PROBLEM REQUIREMENTS: All of the data should be output character for character, except the pictures.

Page layout parsing data:

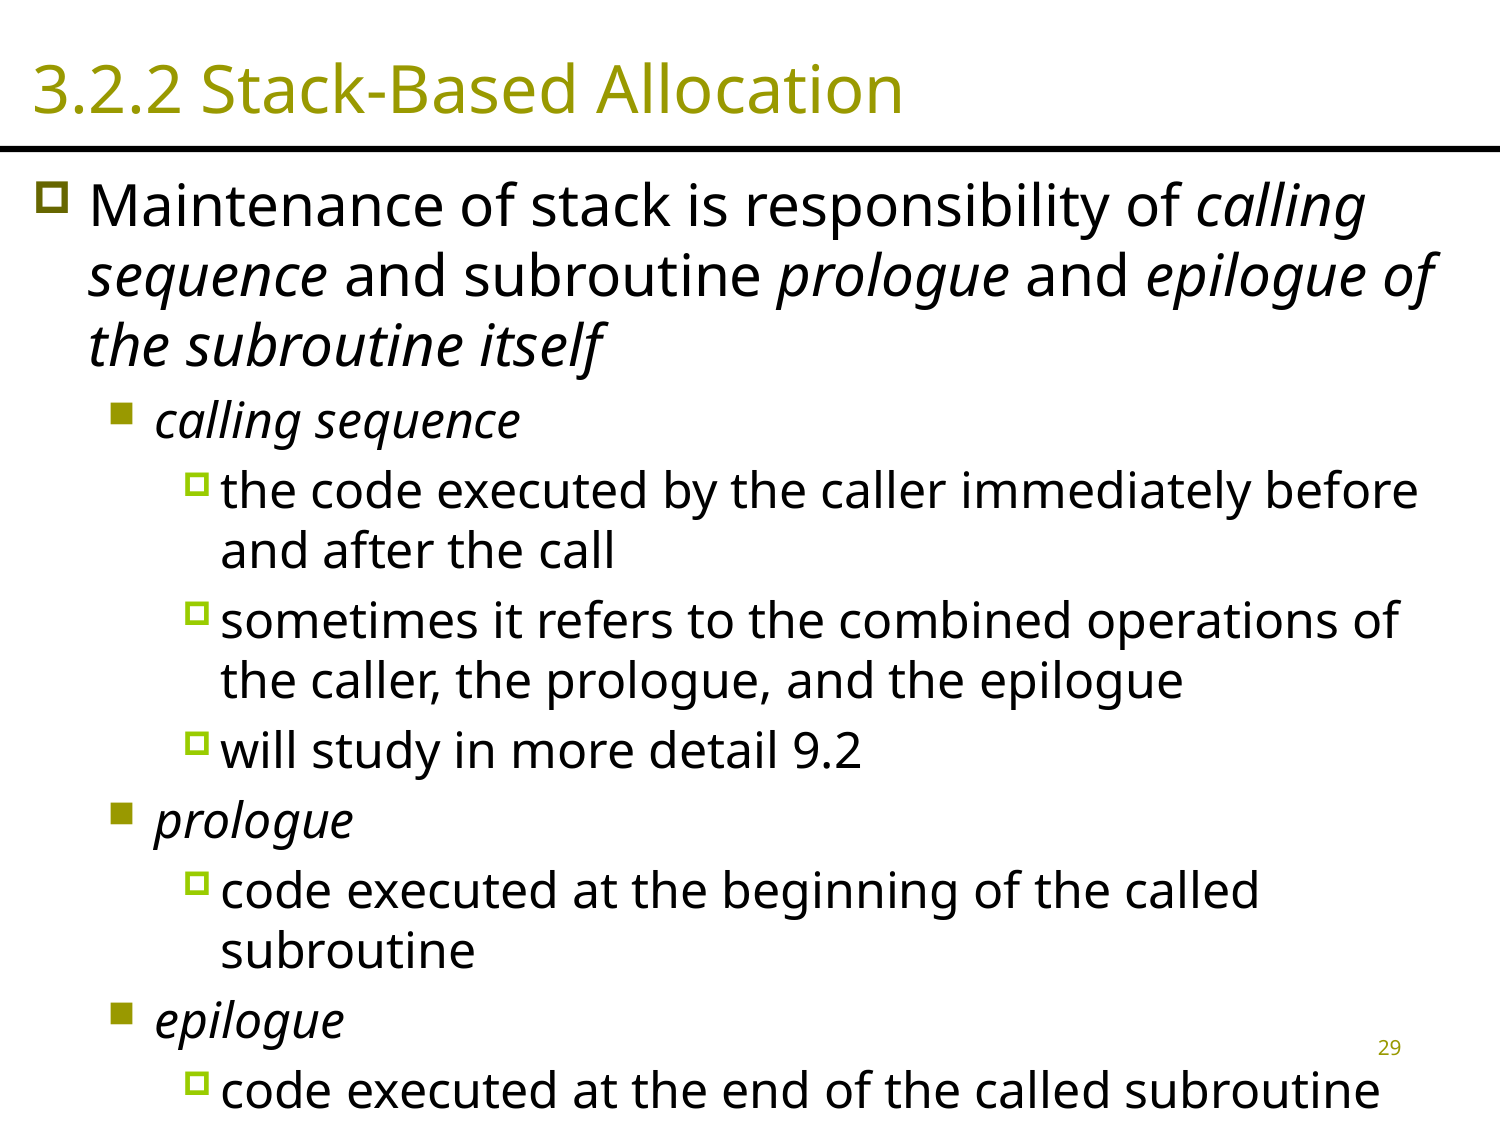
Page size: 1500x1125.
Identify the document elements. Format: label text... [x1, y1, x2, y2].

title 3.2.2 Stack-Based Allocation [17, 7, 1483, 135]
list Maintenance of stack is responsibility of calling sequence and subroutine prologue and epilogue of the subroutine itself calling sequence the code executed by the caller immediately before and after the call sometimes it refers to the combined operations of the caller, the prologue, and the epilogue will study in more detail 9.2 prologue code executed at the beginning of the called subroutine epilogue code executed at the end of the called subroutine [17, 160, 1483, 1006]
slide_number 29 [1066, 1026, 1417, 1102]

ANSWER FOR THE TASK:
Page size: 1500x1125.
Identify the document elements. Format: label text... [x1, y1, x2, y2].

title 3.2.2 Stack-Based Allocation [17, 7, 1483, 135]
list Maintenance of stack is responsibility of calling sequence and subroutine prologue and epilogue of the subroutine itself calling sequence the code executed by the caller immediately before and after the call sometimes it refers to the combined operations of the caller, the prologue, and the epilogue will study in more detail 9.2 prologue code executed at the beginning of the called subroutine epilogue code executed at the end of the called subroutine [17, 160, 1483, 1006]
slide_number 29 [1066, 1026, 1417, 1102]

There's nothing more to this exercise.